Over a dozen technology developers are drawing up plans to add other marine power concepts to the frameworks associated with floating offshore wind. The companies, which include Floating Power Plant of Denmark, Marine Power Systems of the UK, and Pelagic Power of Norway, are all pushing the idea of using floating wind turbine platforms for a variety of generating assets, including wind, wave, solar, and ocean thermal energy. They say that this can improve the energy yield and thus reduce the overall cost of electricity.
US-based Excipio Energy has designed a floating platform called an Excibuoy which, it claims, can accommodate wind, wave, flow, mooring energy and ocean thermal energy conversion technologies simultaneously. It claims that an Excibuoy supporting a single 10 MW offshore wind turbine can also support up to an additional 19 MW from these alternative energy sources.
Developers pursuing early-stage technologies, such as tidal and wave, are keen on hybridisation, because this offers a way of piggybacking on the cost reduction path of floating wind, which is still at an early stage, but has massive growth potential.
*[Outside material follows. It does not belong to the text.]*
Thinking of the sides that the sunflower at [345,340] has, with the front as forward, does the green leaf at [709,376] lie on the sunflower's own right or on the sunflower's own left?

Sean Parsons, External Affairs Director for Simec Atlantis Energy , said: “It’s clear that in order for less established technologies to achieve a scale, they must innovate and look for all possible ways to reduce cost. If the cost of supporting infrastructure and development could be shared with other technologies, like floating wind, then this would be a great benefit to the projects and the continued development of these developing technologies.”